Well, obviously that is to some extent a judgment call. However, as I mentioned, there does seem to be a broad (but not unanimous) consensus about the coloration of a number of TOTL headphones - e.g., the HD800 and SR009 are on the analytical side of neutral, the HD650 and SR007 Mk I are on the warm side of neutral - they tilt one way or another from the ideal. Since Tyll, for example, fits within that consensus, my conclusion is that his judgments of headphone "tilt", if you will, are close to the consensus. Most recordings are made using speakers, not headphones as the playback transducer. I think the majority of monitor speakers these days are relatively flat in terms of frequency response, or are equalized to be relatively flat. Again, what is "flat" is to some degree a judgment call - for example, Bob Katz, a respected mastering engineer, says that he adjusts his reference speakers to be subjectively flat based on a selection of around 50 recordings made with different microphones, etc. Those recordings include some of his own, and since he was there at the recording session, he probably has a better grasp on what they should sound like than most. One reason the BBC series of monitor speakers are legendary is that the persons who engineered them were able to do live-vs-recorded testing when they were designing them.
Since headphones will never sound like the original in terms of imaging (nobody has ever fit a singer, let alone an orchestra, inside their head), we have to judge on other grounds - detail reproduction, coherence, and yes, frequency response among them. If a headphone tonally sounds like the original (not too bright, not too warm, no nasal or other coloration) then it is relatively neutral. That's probably the best we can do. To some extent it's a circular argument, because we make our judgment of recording neutrality based on listening to recordings on speakers or headphones, the recording uses microphones, and none of these, mics, speakers, headphones, or recordings, are perfect.
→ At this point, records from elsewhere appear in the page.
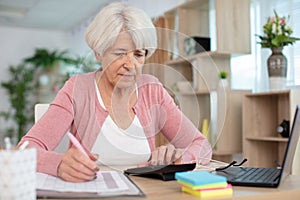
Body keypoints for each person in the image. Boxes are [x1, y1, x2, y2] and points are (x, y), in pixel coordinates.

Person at [18, 2, 212, 183]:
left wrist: (179, 158)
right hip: (90, 190)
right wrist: (58, 164)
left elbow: (202, 145)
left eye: (138, 54)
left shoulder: (152, 90)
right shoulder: (77, 89)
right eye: (120, 53)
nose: (130, 65)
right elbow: (25, 149)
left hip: (146, 191)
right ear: (98, 52)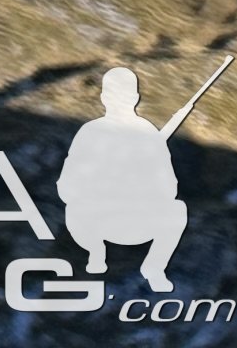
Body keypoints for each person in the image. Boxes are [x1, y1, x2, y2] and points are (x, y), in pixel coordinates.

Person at [61, 67, 187, 291]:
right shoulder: (91, 132)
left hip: (135, 221)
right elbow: (67, 186)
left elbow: (169, 189)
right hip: (98, 220)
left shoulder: (147, 134)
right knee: (74, 208)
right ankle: (96, 252)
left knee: (177, 209)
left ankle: (154, 268)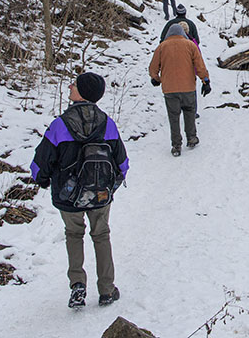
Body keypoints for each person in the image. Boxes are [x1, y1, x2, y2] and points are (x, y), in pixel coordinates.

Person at [31, 72, 129, 309]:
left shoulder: (60, 125)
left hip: (68, 195)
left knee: (74, 234)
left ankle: (77, 285)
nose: (70, 86)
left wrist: (42, 179)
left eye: (74, 84)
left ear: (82, 92)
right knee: (101, 235)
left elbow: (41, 162)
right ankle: (106, 289)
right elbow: (122, 162)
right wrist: (112, 186)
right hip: (100, 195)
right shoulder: (107, 123)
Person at [148, 26, 211, 156]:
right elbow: (199, 66)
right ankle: (192, 138)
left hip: (169, 89)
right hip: (188, 87)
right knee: (189, 112)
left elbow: (153, 67)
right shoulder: (190, 45)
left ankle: (176, 146)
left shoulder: (161, 47)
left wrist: (156, 78)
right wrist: (205, 81)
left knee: (173, 117)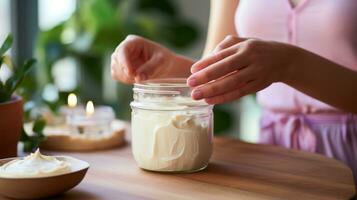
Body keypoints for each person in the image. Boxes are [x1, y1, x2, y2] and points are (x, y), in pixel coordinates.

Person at [111, 0, 357, 182]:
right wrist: (167, 65)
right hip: (274, 154)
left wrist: (289, 64)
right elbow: (215, 68)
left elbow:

Sometimes using an imperfect recording is useful, for example, I have a recording on both LP and CD, and compared to the LP the violin sound on the CD sounds a bit shrill and "acid", so if a headphone (for example, the Stax SR007 MK I) makes that recording sound less shrill, then I conclude that the headphone is on the warm side.
Now, if you have a copy of the original Stereophile test CD, one of the tracks has the late J. Gordon Holt reading one of his articles, as recorded by a variety of microphones. As you listen to it, you will notice how noticeably the timbre of his voice changes depending on the microphone. One test that you can do yourself is to take a condenser microphone that is relatively flat (Sony makes some good, inexpensive electret condenser mics) and record the voices of some people you know well, e.g. family members, then play it back on your speakers or headphones and compare it to the sound of the original person. That won't cover the deep bass or highest highs, but will give you a fair take on what sounds neutral. If a headphone makes Julie Andrews sound like Ethel Merman, it's wrong, no matter how much of an Ethel Merman fan you may be.
Finally, you seem to assume that a neutral transducer will sound sterile. To the contrary, a sterile transducer is not neutral - it subtracts from the original. A neutral transducer should convey all the emotion and beauty of the original, no more, no less. That's the goal. Part of that is conveying the timbre of the original - a singer on a recording should sound like they do in live performance, not deeper, or lighter, or like they have a chest cold, or like they're spitting into the microphone, etc. And my contention is, that a subjectively flat frequency response allows that to happen more frequently for more people than a subjectively non-flat frequency response, no matter how pleasant that may sound for some. And that is supported by Toole and Olive's research.